9. Pacific Crest Trail (2653 miles / 4270 kilometers)

This hiking trail stretches the length of the U.S.’s Pacific coast. It takes approximately six months to complete on one continuous thru-hike. The PCT was first conceived in the 1930s, and has been maintained and managed by the Pacific Crest Trail Association since 1977. It was made famous in recent years by Reece Witherspoon in her 2014 movie Wild, a feature film based on the memoirs of writer Cheryl Strayed. Consequently, it’s a popular hike and not the solitary affair you’ll see in the movie. The PCT is celebrated as one of the country’s most scenic hiking trails, adding to its allure.
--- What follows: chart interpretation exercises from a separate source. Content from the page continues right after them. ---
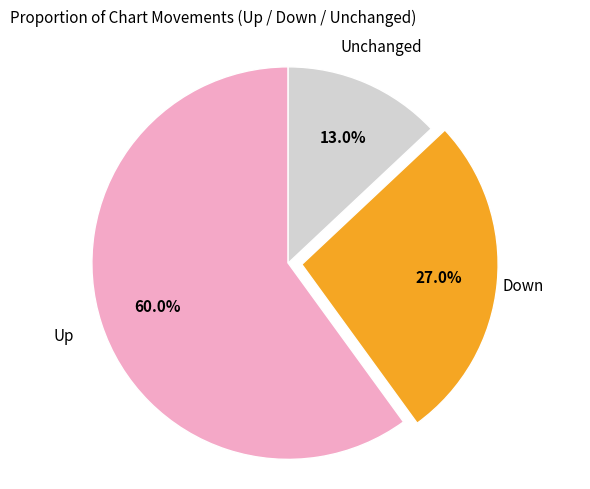

To the nearest percent, what is the difference between the largest and smallest slice percentages?

47%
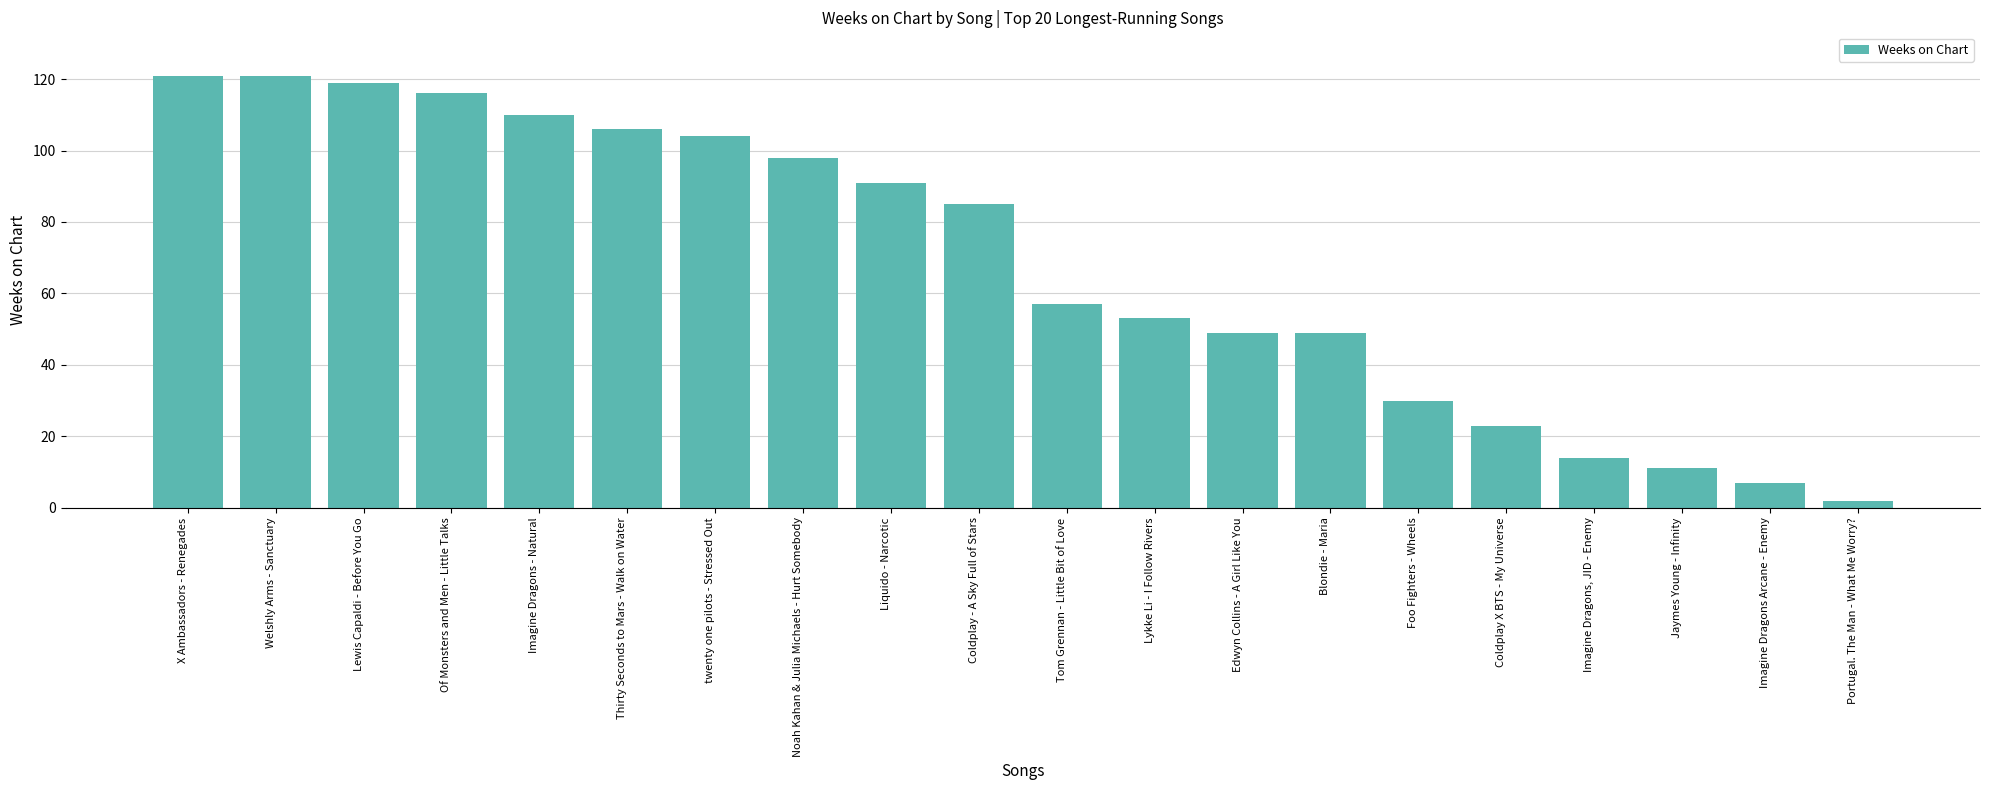

The chart shows a value of 121 at Welshly Arms - Sanctuary. True or false?

True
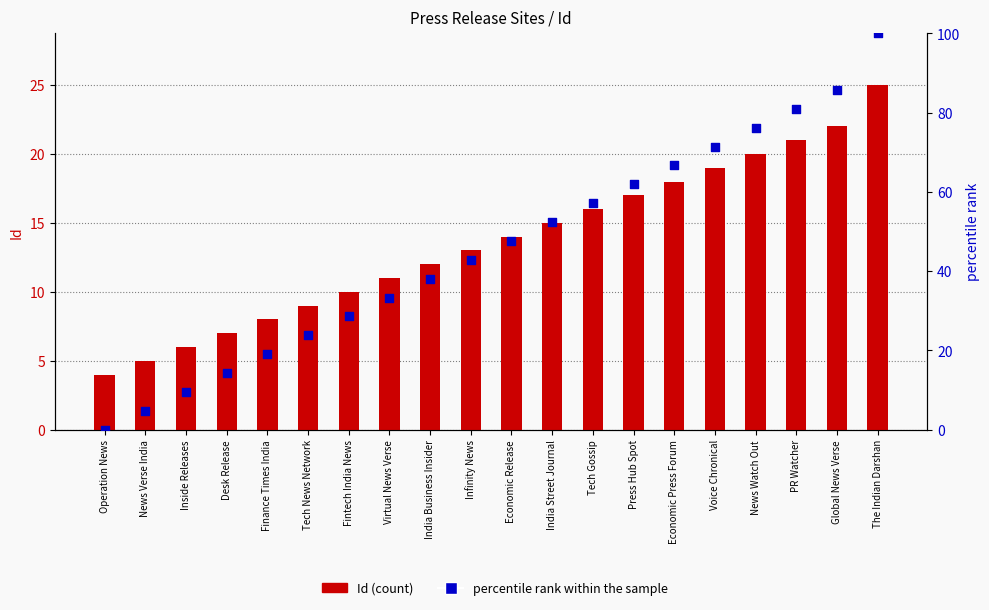

Which series reaches the maximum Y coordinate?

percentile rank within the sample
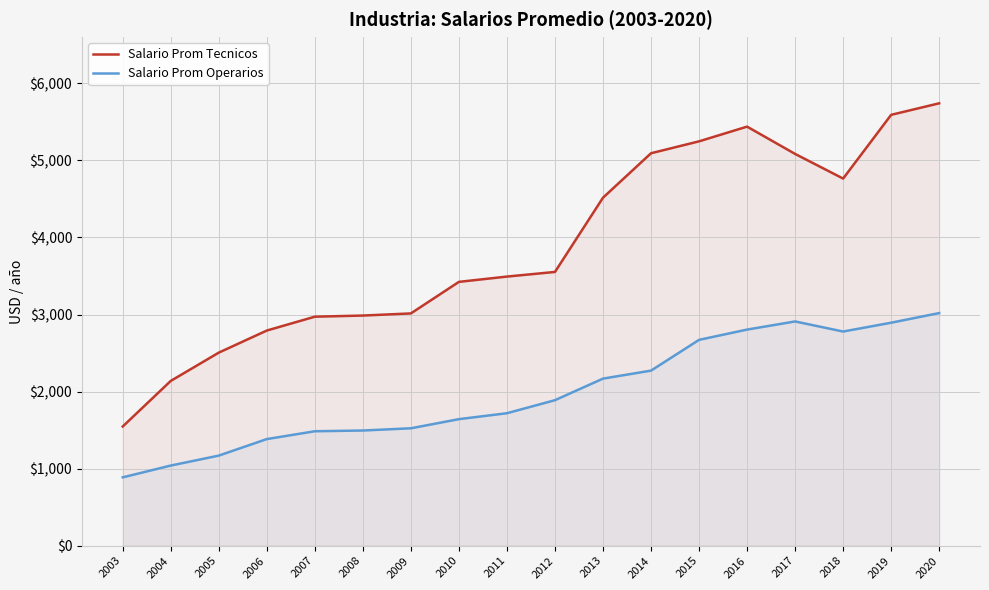

What is the difference between the maximum and minimum values in the Salario Prom Tecnicos series?

4194.2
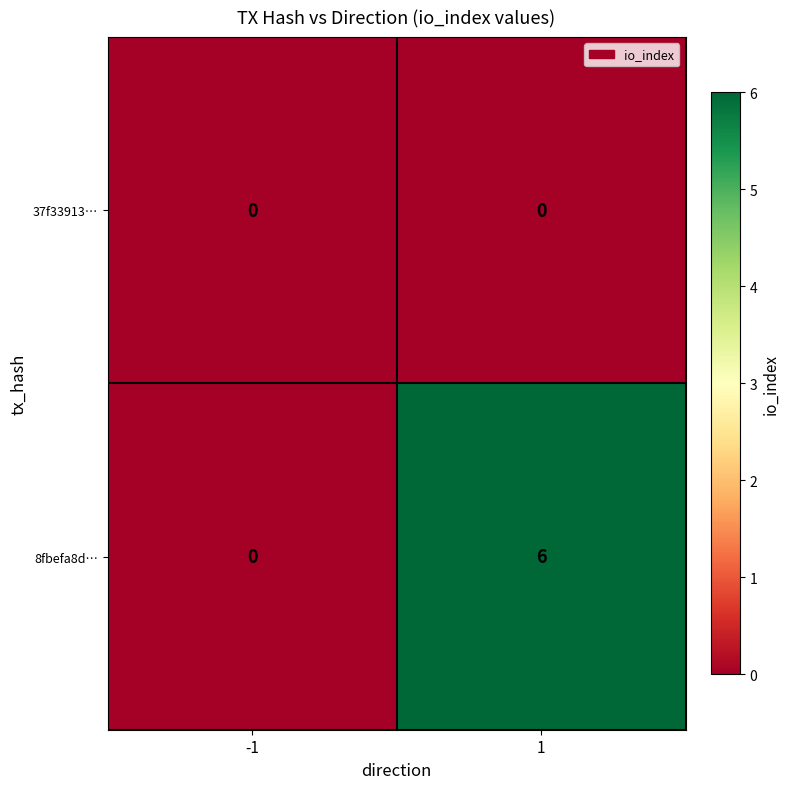

List the series in order of their overall mean, lowest first.

37f33913…, 8fbefa8d…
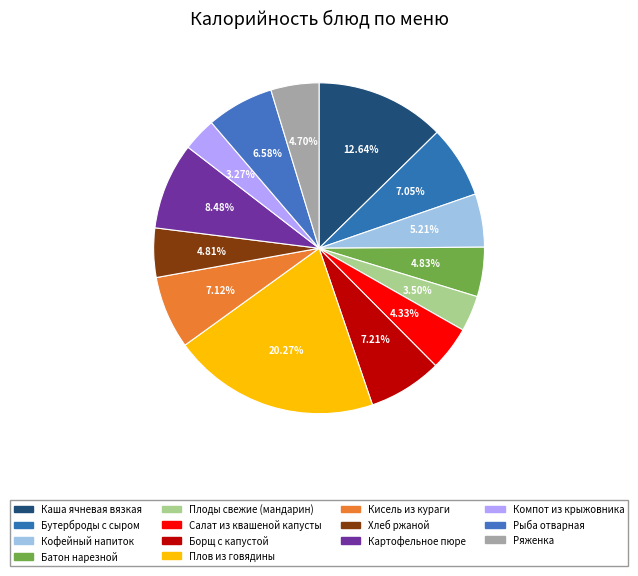

To the nearest percent, what percentage of the pie is Плов из говядины?

20%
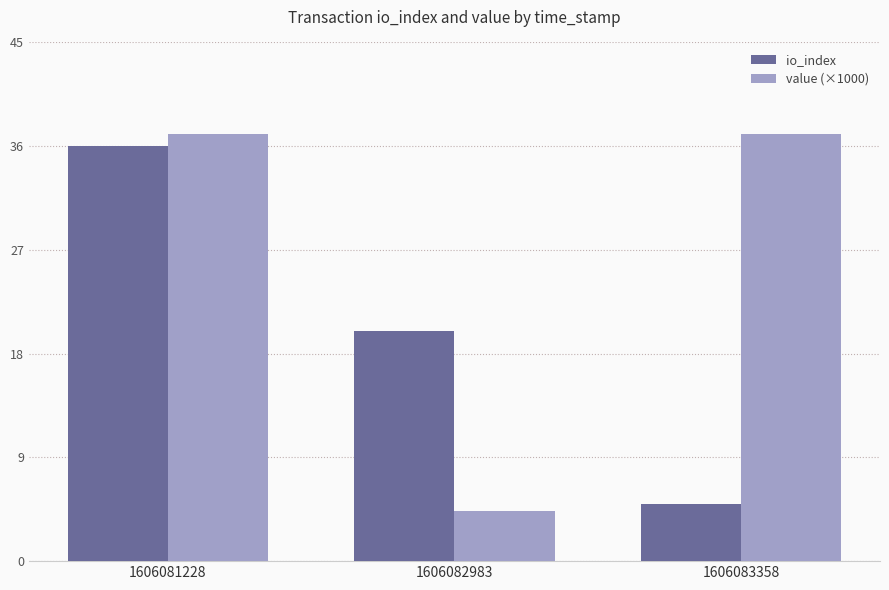

At which category is the sum across all series the highest?

1606081228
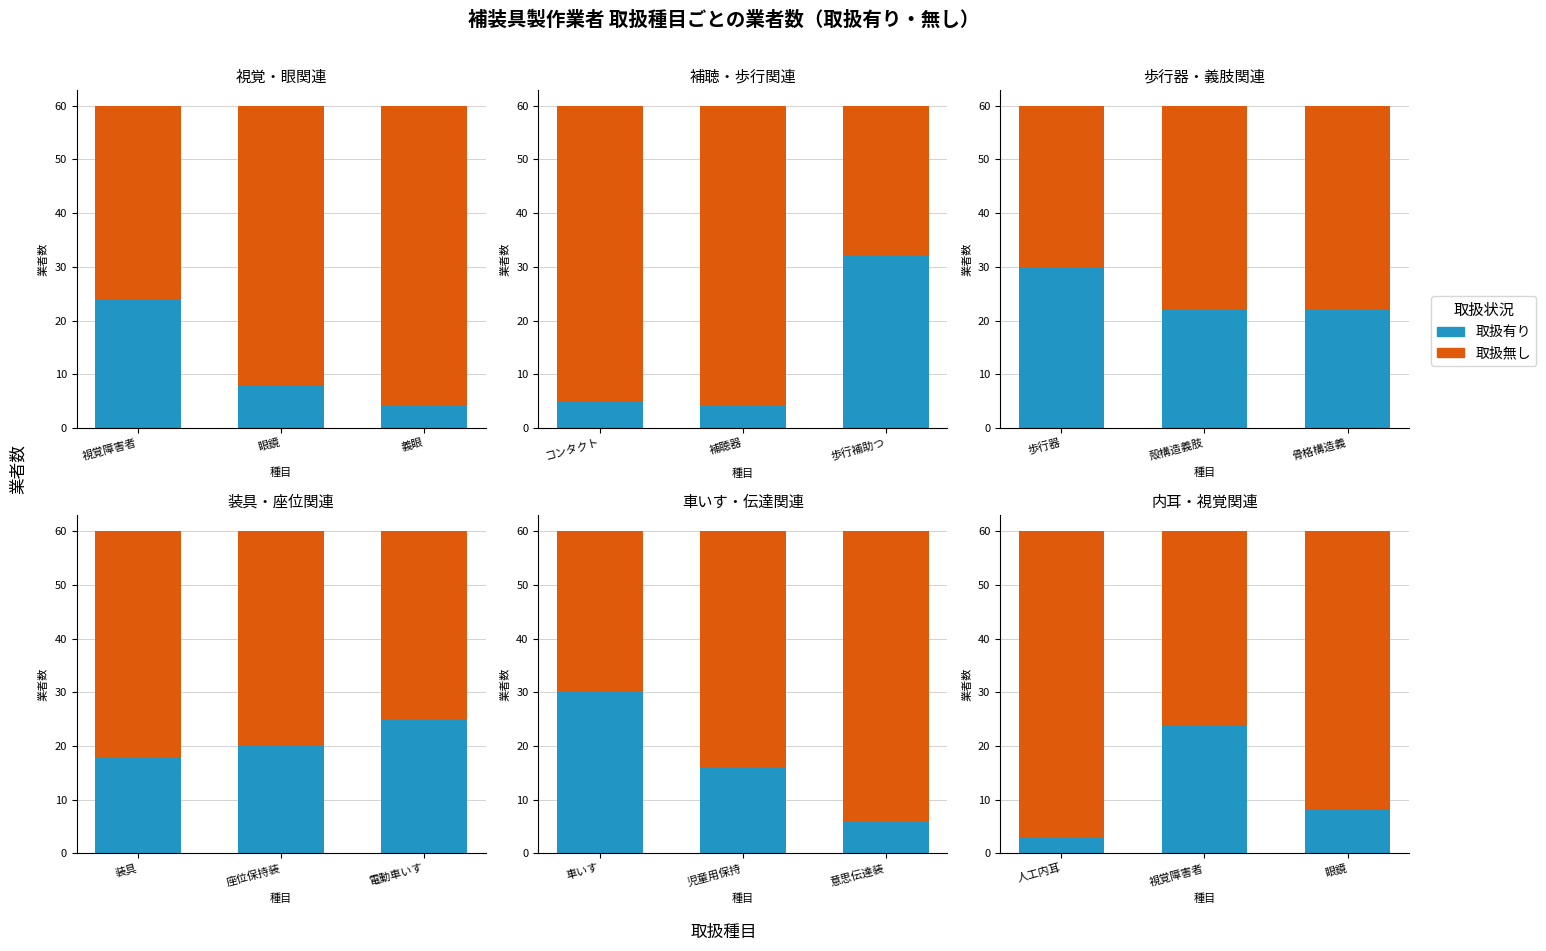

Which series has the widest spread of values?

取扱有り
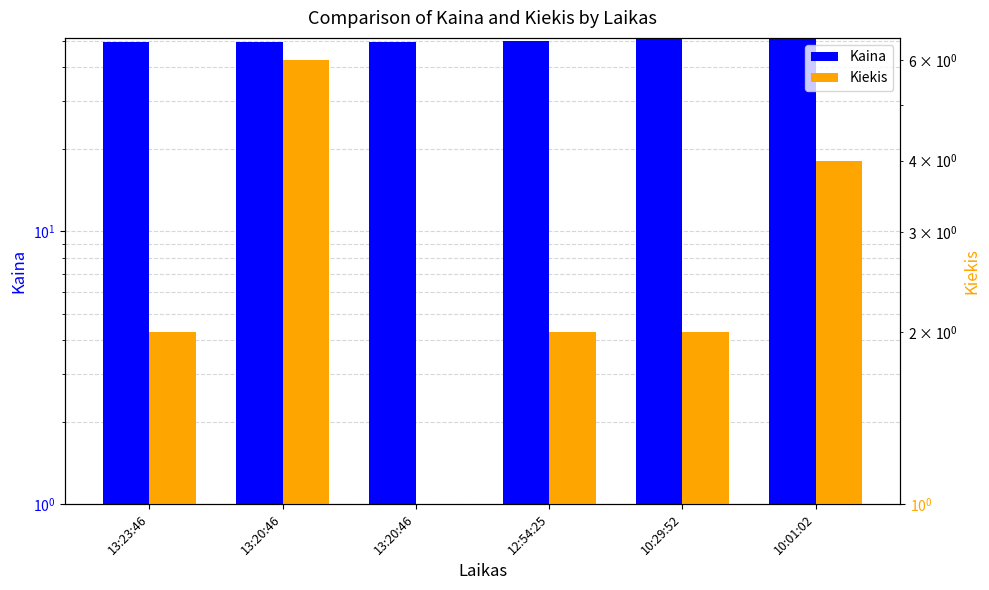

Which label corresponds to the largest value in the chart?

10:01:02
10. Te Araroa (1894 miles / 3000 kilometers)

Te Araroa (meaning The Long Pathway) is a picturesque but challenging trail. It spans the entire length of New Zealand—both the North and South Island. The Te Araroa Trust maintains the pathway, which was officially opened on December 3, 2011. Thru-hiking Te Araroa takes approximately six months. Trekkers can stay in the network of huts managed by New Zealand’s Department of Conservation, renting huts on a night-by-night basis or applying for a six-month pass. The record holder for completing the trail in the shortest time is British marathon runner Jez Bragg, who finished it in 53 days in 2013.